The Kissing Hand, by Audrey Penn, has been a long time favorite story to use for back to school. Especially for our younger students who deal with separation anxiety, often for the first time, this story helps teachers talk with students about their feelings. I loved using this story. But, in a special education classroom, we often have students who are with us for many years and were not as excited to hear this story by year 3. Sometimes, even the best stories can get stale. So, I wanted to share with you a new approach to this favorite story.
At the end of this post, be sure to download the free sorting activity add a new twist to this back to school story.
As our students come back to school, they are faced with many changes. Our students with social and emotional challenges can often find these changes more challenging than other students do. That brings me to the first new way to look at this story:
Dealing with Change
The bravery of this little raccoon is the perfect way to address constructive ways students can deal with change and the emotions that come with it. Of course social stories are a natural fit, but also adding related activities to explore further ways students can deal with the stress are also important.

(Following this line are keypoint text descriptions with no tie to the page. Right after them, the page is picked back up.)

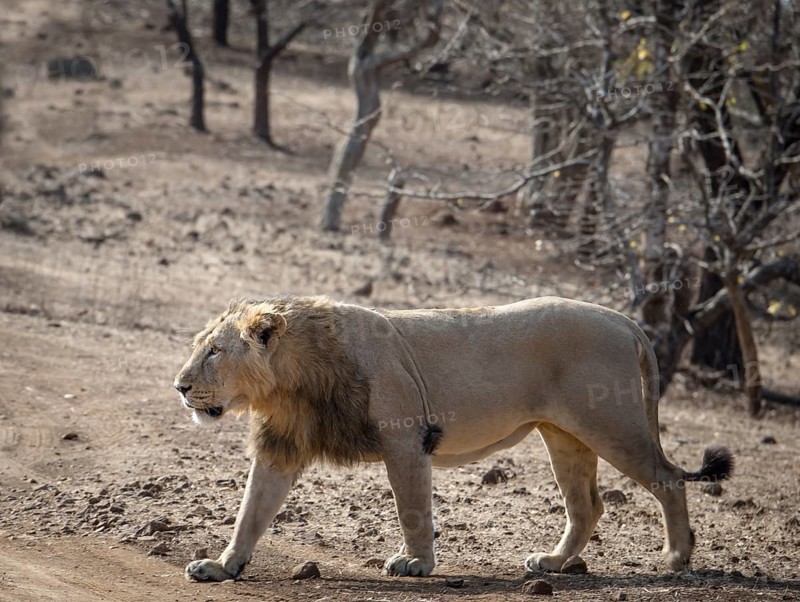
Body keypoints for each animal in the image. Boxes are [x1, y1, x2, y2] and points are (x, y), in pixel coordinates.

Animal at [173, 295, 733, 581]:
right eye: (200, 347)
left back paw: (677, 558)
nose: (179, 386)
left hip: (611, 423)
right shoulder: (281, 447)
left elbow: (413, 509)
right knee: (587, 506)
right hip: (564, 436)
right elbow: (251, 511)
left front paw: (416, 563)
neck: (289, 380)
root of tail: (623, 319)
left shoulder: (406, 440)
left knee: (667, 478)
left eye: (214, 352)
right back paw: (552, 563)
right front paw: (222, 566)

Pull out the resources you may already have on dealing with change, and work them into your literacy lessons focused on The Kissing Hand. Social stories, circle maps, sorting appropriate and less appropriate ways to deal with your emotions, and power cards are all great ways to teach students on how to deal with change. (To read more about using power cards, visit my blog post on how to use them HERE.)
A Nonfiction Study
I know it is the doctor (veterinarian) in me, but I love exposing students to nonfiction studies on different animals. That is why I chose to put together a short unit on raccoons to use with this story. Often, our students have an easier time comprehending nonfiction content.
Raccoons actually play an important role in our ecosystem. They are masters at adapting to the extreme changes humans make to the environment. Due to the fear of rabies, raccoons have earned a reputation of a potential hazard. Although they certainly can carry this disease, it is not nearly as common as people fear. More often than not when a raccoon gets too close to a home or populated area (like a campground,) they are simply foraging for food.

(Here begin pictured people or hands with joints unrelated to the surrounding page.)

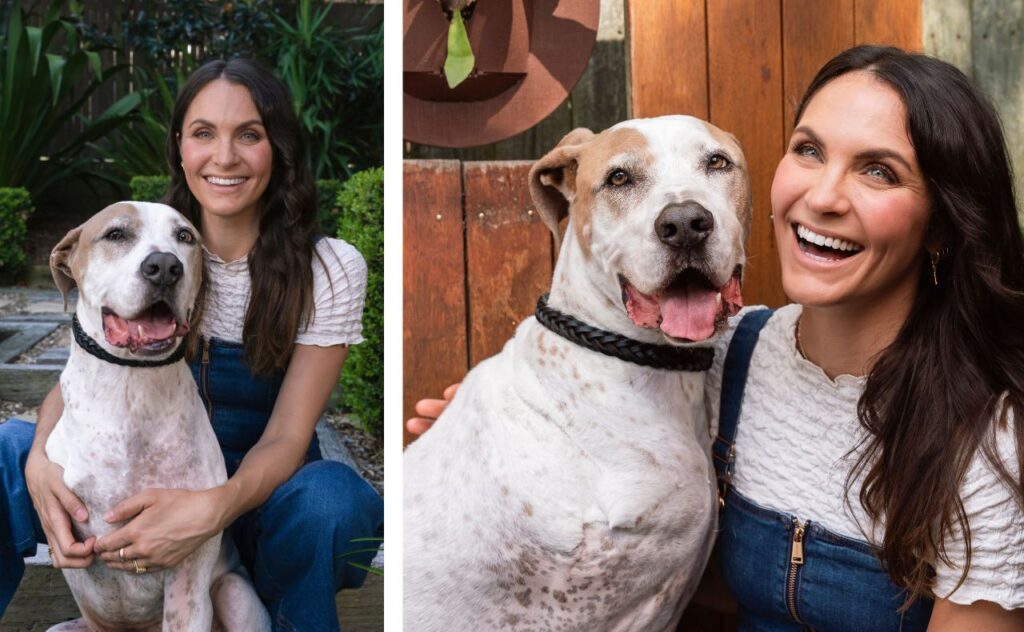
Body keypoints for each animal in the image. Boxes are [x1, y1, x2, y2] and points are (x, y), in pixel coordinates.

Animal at [43, 201, 270, 630]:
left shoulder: (188, 573)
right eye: (116, 234)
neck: (131, 384)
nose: (164, 266)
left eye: (185, 236)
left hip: (234, 594)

If you do not want to take the time to put together an entire unit on raccoons, look for some National Geographic or other wildlife magazines that feature raccoons. In the past, I have even just quickly printed out some google images to pass around and share with the students.

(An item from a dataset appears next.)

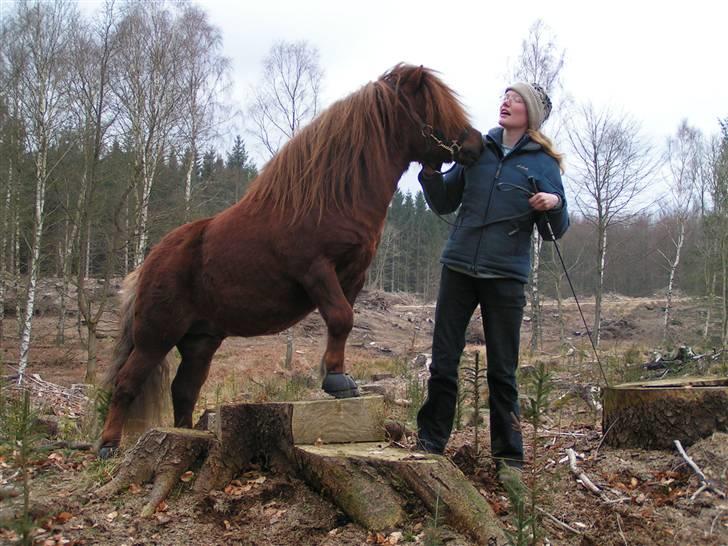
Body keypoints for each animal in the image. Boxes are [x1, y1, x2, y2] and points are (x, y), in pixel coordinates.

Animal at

If you would like to grab this sorting activity I created to go with my Kissing Hand unit, click the button below. It contains photos of real animals, some of which are raccoons and some that are not. There are also some great suggestions for differentiating this activity even more if needed.
I hope this has inspired you to breathe new life into an old favorite. Yes, I still made the heart in the hand craft every year. But, these additions made the story seem new and fresh to my students who had been with my for a few years.